I was wondering how much electricity the Classic uses when switched on so I googled and it's listed as 1.425kW. I'm assuming that this is when the pump is running.

Has anyone done any tests to see how much power it consumes when on but resting, with the heat on and off. It would be interesting to know how much it costs when leaving the machine on for an hour or two.

If nobody has conducted any tests, when I get my machine back from Philips, I'll get one of those meters and do some tests myself.


----------



## series530 (Jan 4, 2013)

It takes about 1.32kw initially when heating up but, once warm, if I recall correctly, it will pulse on and off so the average is far less. When cold and with the pump running it increases to about 1.4kw.


----------



## Pablo (Mar 19, 2011)

Thanks







I expected that with the pump running but didn't think it would be as high just heating up though I suppose it does make sense when compared to something like a kettle.

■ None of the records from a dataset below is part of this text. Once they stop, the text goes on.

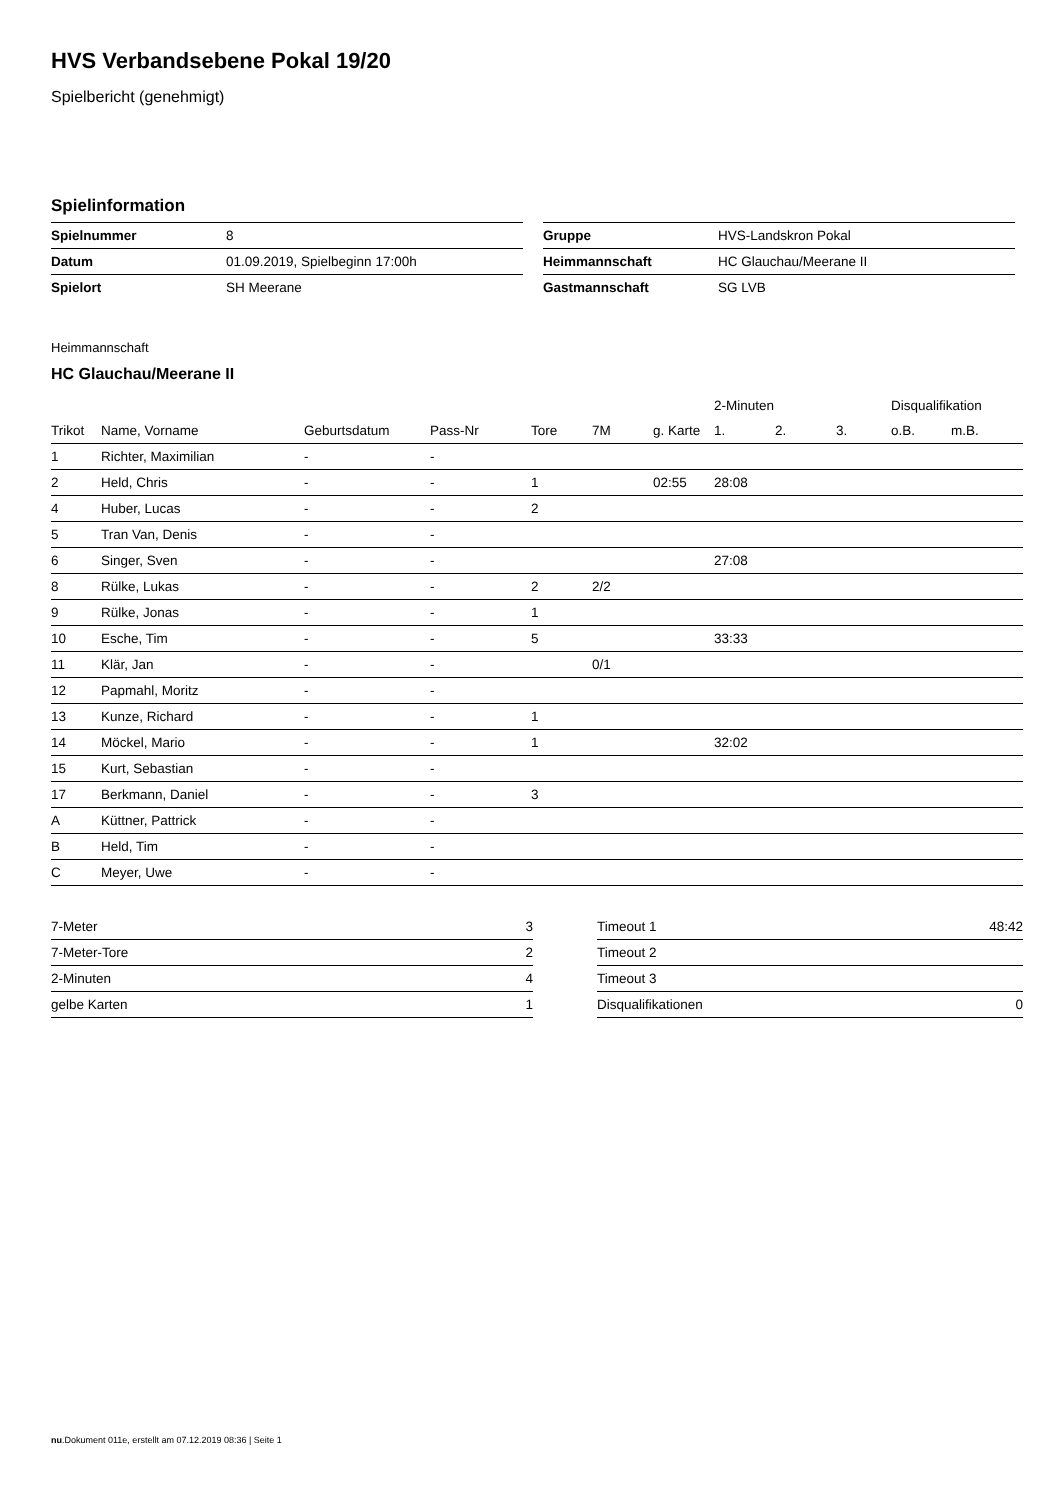HVS Verbandsebene Pokal 19/20
Spielbericht (genehmigt)
Spielinformation
| Spielnummer | 8 |
| Datum | 01.09.2019, Spielbeginn 17:00h |
| Spielort | SH Meerane |
| Gruppe | HVS-Landskron Pokal |
| Heimmannschaft | HC Glauchau/Meerane II |
| Gastmannschaft | SG LVB |
Heimmannschaft
HC Glauchau/Meerane II
| | | | | | | | 2-Minuten | | | Disqualifikation | |
| --- | --- | --- | --- | --- | --- | --- | --- | --- | --- | --- | --- |
| Trikot | Name, Vorname | Geburtsdatum | Pass-Nr | Tore | 7M | g. Karte | 1. | 2. | 3. | o.B. | m.B. |
| 1 | Richter, Maximilian | - | - | | | | | | | | |
| 2 | Held, Chris | - | - | 1 | | 02:55 | 28:08 | | | | |
| 4 | Huber, Lucas | - | - | 2 | | | | | | | |
| 5 | Tran Van, Denis | - | - | | | | | | | | |
| 6 | Singer, Sven | - | - | | | | 27:08 | | | | |
| 8 | Rülke, Lukas | - | - | 2 | 2/2 | | | | | | |
| 9 | Rülke, Jonas | - | - | 1 | | | | | | | |
| 10 | Esche, Tim | - | - | 5 | | | 33:33 | | | | |
| 11 | Klär, Jan | - | - | | 0/1 | | | | | | |
| 12 | Papmahl, Moritz | - | - | | | | | | | | |
| 13 | Kunze, Richard | - | - | 1 | | | | | | | |
| 14 | Möckel, Mario | - | - | 1 | | | 32:02 | | | | |
| 15 | Kurt, Sebastian | - | - | | | | | | | | |
| 17 | Berkmann, Daniel | - | - | 3 | | | | | | | |
| A | Küttner, Pattrick | - | - | | | | | | | | |
| B | Held, Tim | - | - | | | | | | | | |
| C | Meyer, Uwe | - | - | | | | | | | | |
| 7-Meter | 3 |
| 7-Meter-Tore | 2 |
| 2-Minuten | 4 |
| gelbe Karten | 1 |
| Timeout 1 | 48:42 |
| Timeout 2 | |
| Timeout 3 | |
| Disqualifikationen | 0 |
nu.Dokument 011e, erstellt am 07.12.2019 08:36 | Seite 1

I've been meaning to get a meter anyway so will run it for a couple of hours and measure it periodcally. Will have to wait until I get my machine back though.


----------



## Steve_S_T (Dec 7, 2012)

I'll be interested to hear the results of this test. I tend to leave my Classic on permanently during the day when I'm at home (up until 6pm ish) but would definitely stop doing this if it transpires that the machine is a bit of a power guzzler. It's always difficult weighing up power use to heat from cold over power use when permanently on - for instance we started leaving our central heating thermostat permanently on 18°C a couple of years ago and found that our winter heating bills reduced presumably because we didn't have to heat the house from cold every morning.

Steve.


----------



## forzajuve (Feb 2, 2011)

It would be good to have comparisons of single, HX and dual boilers for energy consumption. Obviously boiler size will have an impact but I would guess that HX are the most efficient due to losses from the smaller single boilers and the obvious greater demand of running dual boilers. Just a guess, but probably the reason I am planning a HX rather than dual boiler for next upgrade as actually it is a much more efficient and stable design.


----------



## shrink (Nov 12, 2012)

yeah i would be interested... because my boiler is rated at about 2800W, but once up to temp, it only comes on for a few seconds, every few minutes. So the demand in keeping it active is far less.


----------



## Bertybobby (Apr 29, 2021)

When the brew light goes out (element heating) it runs at about 1300w, when the brew light is on (element off) it runs at about 1.5w.


----------